◆ **Text segment**
------------------------
Alfonso Guerra González (born 31 May 1940) is a Spanish politician. A leading member of the Spanish Socialist Workers' Party (PSOE), he served as vice president of the government (vicepresidente del Gobierno, i.e., equivalent to deputy prime minister) of Spain from 1982 to 1991, under the premiership of Felipe González. He represented Seville province in the Congress of Deputies from 1977 to 2015, and was the longest-serving deputy at the time of his departure.

In 1988 Guerra received an honorary degree from the Universidad Nacional Federico Villarreal in Lima, Peru, and he was awarded the Medaglia D'oro in 1984 by the Sapienza University of Rome.

Guerra was an extremely controversial politician, noted for his acid discourse against his opponents - which was criticised as demagogy by his political adversaries. He was forced to quit his position as vice-president after a financial scandal involving his brother Juan Guerra.
------------------------
Collected data

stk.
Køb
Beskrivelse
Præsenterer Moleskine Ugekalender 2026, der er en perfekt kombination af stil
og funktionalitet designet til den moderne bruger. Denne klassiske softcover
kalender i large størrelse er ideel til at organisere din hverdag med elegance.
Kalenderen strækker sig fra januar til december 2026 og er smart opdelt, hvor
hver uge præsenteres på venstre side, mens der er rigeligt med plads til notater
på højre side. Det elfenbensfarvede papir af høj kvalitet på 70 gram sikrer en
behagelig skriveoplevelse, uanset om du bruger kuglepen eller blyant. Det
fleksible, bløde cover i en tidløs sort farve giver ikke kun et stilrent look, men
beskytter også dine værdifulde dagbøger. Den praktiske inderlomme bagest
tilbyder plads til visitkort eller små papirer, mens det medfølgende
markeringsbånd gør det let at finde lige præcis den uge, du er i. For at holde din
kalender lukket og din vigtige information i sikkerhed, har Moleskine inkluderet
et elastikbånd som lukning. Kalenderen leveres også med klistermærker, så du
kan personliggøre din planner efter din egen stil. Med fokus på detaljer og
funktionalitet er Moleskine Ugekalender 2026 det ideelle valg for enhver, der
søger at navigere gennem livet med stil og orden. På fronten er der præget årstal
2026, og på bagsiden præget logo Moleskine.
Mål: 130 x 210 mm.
------------------------
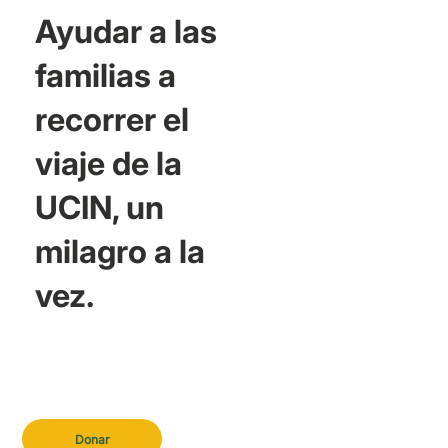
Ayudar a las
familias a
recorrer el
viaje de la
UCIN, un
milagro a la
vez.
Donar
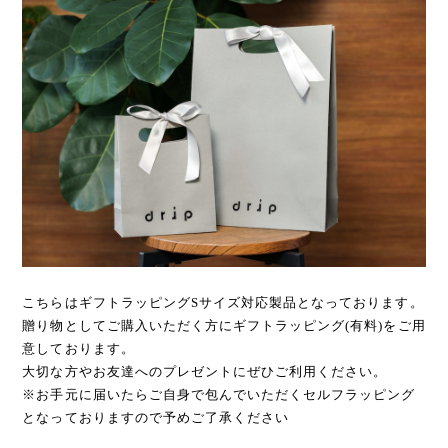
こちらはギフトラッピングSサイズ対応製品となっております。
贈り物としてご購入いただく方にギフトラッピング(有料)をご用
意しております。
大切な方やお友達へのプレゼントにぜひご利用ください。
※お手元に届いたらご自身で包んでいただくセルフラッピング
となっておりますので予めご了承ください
------------------------
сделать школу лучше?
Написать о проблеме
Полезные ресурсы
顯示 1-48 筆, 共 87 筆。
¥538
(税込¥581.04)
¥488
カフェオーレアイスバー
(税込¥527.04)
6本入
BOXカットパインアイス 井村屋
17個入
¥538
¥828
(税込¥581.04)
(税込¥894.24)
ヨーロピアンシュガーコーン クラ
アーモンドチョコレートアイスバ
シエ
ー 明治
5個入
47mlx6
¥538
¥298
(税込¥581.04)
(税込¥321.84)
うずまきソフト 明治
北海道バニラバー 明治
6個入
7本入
------------------------
◆ **What you will do**
[1] Answer these questions about the Alfonso Guerra biography:
(a) Which province did Guerra represent in the Congress of Deputies?
(b) Which university awarded him the Medaglia D'oro, and in what year?
(c) Whose financial scandal forced him to quit as vice-president?
[2] Please count the lines of the listing that contain the string "Moleskine", treating case as significant, and give only the number.
The biography and the listing are unrelated material.

◆ **List of answers**
[1]
(a) Seville province
(b) The Sapienza University of Rome, in 1984
(c) His brother Juan Guerra's

[2] 4